If the tenancy was started or renewed after October 2015, the following conditions also apply:

  • The tenancy has started in the previous four months – the notice cannot be served in the first four months of a tenancy
  • If the tenant pays rent on a different schedule, then the section 21 notice must adhere to that rental schedule (i.e. giving you three months’ notice to quit if you pay quarterly, rather than two.)
  • Tenant can ask for additional information about the property, including energy performance certificate and current gas safety record. If these aren’t produced, you may be able to claim the notice is invalid, but the landlord can re-apply once this information is provided.
  • If the tenant has complaints about repairs.
  • The last point is important in the current climate of revenge evictions, so there is a more detailed section below.

Repairs and Revenge Evictions

Landlords usually want to make the most money out of their property for the least amount of time and care for tenants. That means that some landlords see repairs as a nuisance. They can look to silence tenants by evicting them, rather than addressing the conditions in the property. Refusing to carry out repairs reported by the tenant may constitute harassment from the landlord, which would invalidate the section 21 notice. If you have been served a notice to quit, and the following has happened, you may have good grounds for claiming it as invalid:

  • The tenant has reported issues and repairs in writing to the landlord
  • The landlord didn’t deal with the issues
  • The landlord refuses to do repairs and maintenance
  • The tenant has reported to the council for lack of repairs
  • The council has served your landlord with an improvement notice
  • The council has served a notice that they would do emergency works

If this is happening, retain evidence of the refusal to carry out repairs; keep copies of all correspondence, which you could print out and put in a file. Take pictures and videos of the condition of the property and date them. These may be helpful as evidence to send with a defence form.

There are a number of other things which might constitute harassment from the landlord to the tenant, for instance if a landlord is being insulting or rude towards the tenant, stopping services or removing previously available benefits, or being threatening and anti-social. It is best to try and record instances of this behaviour and seek legal advice about what to do.

After a Section 21 notice is served

If there has been no court challenge, and you remain in the property after two months, the landlord can then apply for a possession order themselves. If a court has already granted a possession order through a hearing, you may have had only two weeks to leave or find another place to live. You don’t have to leave on the day the order states, but after this date the landlord can apply for assistance from the courts to evict you using bailiffs.
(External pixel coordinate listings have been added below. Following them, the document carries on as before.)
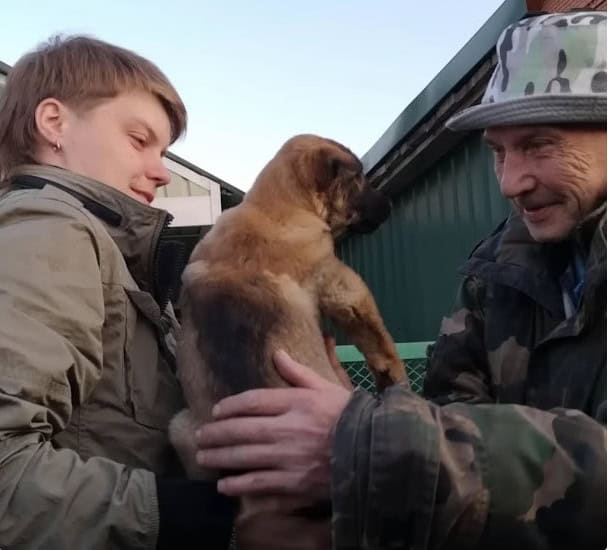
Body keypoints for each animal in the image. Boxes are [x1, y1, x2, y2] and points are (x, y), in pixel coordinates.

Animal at [169, 134, 406, 547]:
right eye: (359, 179)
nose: (389, 202)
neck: (275, 204)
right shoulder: (342, 286)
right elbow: (379, 339)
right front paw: (395, 377)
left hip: (181, 427)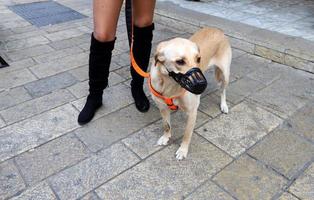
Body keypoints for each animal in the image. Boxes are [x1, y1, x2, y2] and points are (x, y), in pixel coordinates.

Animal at [150, 27, 231, 160]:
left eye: (198, 59)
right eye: (180, 61)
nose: (202, 84)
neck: (170, 85)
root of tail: (216, 29)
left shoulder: (192, 112)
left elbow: (187, 134)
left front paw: (183, 150)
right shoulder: (162, 107)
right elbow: (166, 125)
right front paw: (166, 137)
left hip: (225, 74)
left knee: (223, 90)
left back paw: (224, 105)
You can stay in your home until court officials, bailiffs, come to your house, which will may happen after the date on the possession order, depending upon when (and if) your landlord applies to the courts. You don’t have to let bailiffs in unless it’s to do with criminal fines or tax. They are banned from breaking in, but if you let them in they can take your things. Police officers are not allowed to break in for them unless they have a warrant. If anyone tries to evict you without following the right procedure, they’re committing the criminal offence of illegal eviction. Police often wrongly think unlawful eviction is a civil matter, in fact it’s a criminal one and they have a duty to protect you.